Activités:
[A] Dans la critique de Mickey 17, relevez tout ce qui couvre le visage montré au début du film.
[B] Reproduisez à l'identique le passage de la critique de Mickey 17 qui va de « Mickey 17 s’ouvre sur » jusqu'à « héros très américain. ».
[C] Poursuivez la critique de Mickey 17 après sa dernière phrase.

Texte:
--------------------------------
Vu à la Berlinale 2025 : « Mickey 17 » de Bong Joon-ho 

[CRITIQUE] On redoutait le ratage, le nouveau film de Bong Joon-ho (auteur du multi-primé Parasite) n’étant sélectionné dans aucune Compétition – ni Cannes, ni Venise, ni Berlin. Montré en séance spéciale à la Berlinale, Mickey 17 (en salles le 5 mars) est une déflagration : drôle, satirique et (très) politique.


Mickey 17
Mickey 17 de Bong Joon-ho

Mickey 17 s’ouvre sur un visage couvert de neige, d’une chapka et de grosses lunettes d’aviateur. Sous le givre, on reconnait tout de même les traits anguleux de Robert Pattinson, qui ne tarde pas à essuyer le verre de son masque puis à l’écarter. La vraie surprise vient de la voix du personnage, qui commence à raconter son histoire en off : elle est bien plus aigüe et pincée que le souvenir que l’on a de celle de Pattinson. Un petit décalage d’apparence anodin qui produit en fait un effet concret, celui de donner une tonalité comique aux aventures de ce héros très américain.
--------------------------------
(Entrées extraites d'une collection)
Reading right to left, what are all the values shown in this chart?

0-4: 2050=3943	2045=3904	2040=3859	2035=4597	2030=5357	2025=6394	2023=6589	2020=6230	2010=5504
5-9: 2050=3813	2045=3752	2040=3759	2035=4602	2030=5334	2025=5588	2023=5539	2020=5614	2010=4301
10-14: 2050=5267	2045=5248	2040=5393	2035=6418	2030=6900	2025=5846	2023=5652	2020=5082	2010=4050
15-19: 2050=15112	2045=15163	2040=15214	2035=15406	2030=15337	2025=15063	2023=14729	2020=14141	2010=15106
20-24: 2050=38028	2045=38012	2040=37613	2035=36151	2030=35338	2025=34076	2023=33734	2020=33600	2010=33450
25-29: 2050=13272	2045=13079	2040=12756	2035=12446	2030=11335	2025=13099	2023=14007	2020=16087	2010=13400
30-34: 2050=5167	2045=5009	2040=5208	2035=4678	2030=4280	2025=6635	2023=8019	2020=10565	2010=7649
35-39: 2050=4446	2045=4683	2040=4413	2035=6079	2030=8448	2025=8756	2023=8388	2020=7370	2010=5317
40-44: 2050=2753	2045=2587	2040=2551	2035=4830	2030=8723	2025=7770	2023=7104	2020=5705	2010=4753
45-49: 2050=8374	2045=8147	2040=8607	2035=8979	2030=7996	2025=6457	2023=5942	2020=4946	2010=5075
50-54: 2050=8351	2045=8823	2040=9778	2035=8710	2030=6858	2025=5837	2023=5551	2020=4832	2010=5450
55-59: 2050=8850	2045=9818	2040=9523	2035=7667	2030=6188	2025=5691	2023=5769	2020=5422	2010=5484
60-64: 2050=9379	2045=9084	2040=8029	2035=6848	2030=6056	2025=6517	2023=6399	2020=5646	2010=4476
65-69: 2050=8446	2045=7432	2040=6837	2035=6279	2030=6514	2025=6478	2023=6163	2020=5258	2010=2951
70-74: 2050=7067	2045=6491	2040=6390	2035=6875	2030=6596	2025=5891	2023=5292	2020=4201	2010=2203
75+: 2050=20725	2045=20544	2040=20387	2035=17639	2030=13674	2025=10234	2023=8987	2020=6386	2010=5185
--------------------------------
Réponses aux consignes:
[A]
la neige
une chapka
de grosses lunettes d'aviateur

[B]
Mickey 17 s’ouvre sur un visage couvert de neige, d’une chapka et de grosses lunettes d’aviateur. Sous le givre, on reconnait tout de même les traits anguleux de Robert Pattinson, qui ne tarde pas à essuyer le verre de son masque puis à l’écarter. La vraie surprise vient de la voix du personnage, qui commence à raconter son histoire en off : elle est bien plus aigüe et pincée que le souvenir que l’on a de celle de Pattinson. Un petit décalage d’apparence anodin qui produit en fait un effet concret, celui de donner une tonalité comique aux aventures de ce héros très américain.

[C]
On fait soudain la connexion avec le prénom du héros : c’est une voix à la Mickey Mouse. Et quelle meilleure référence que cette souris, emblème historique du divertissement US, pour nous accueillir avec humour dans ce futur proche d’une violence inouïe ? Criblé de dettes sur Terre, le gentil mais un peu bête Mickey a postulé (sans savoir ce que c’était) pour devenir « expendable » dans une mission spatiale visant à coloniser une planète glacée : chaque fois qu’il meurt, les données de son identité et de sa mémoire, conservées dans un disque dur en brique, sont transférées dans un nouveau corps (toujours le même, celui de Pattinson) accouché par une imprimante 3D.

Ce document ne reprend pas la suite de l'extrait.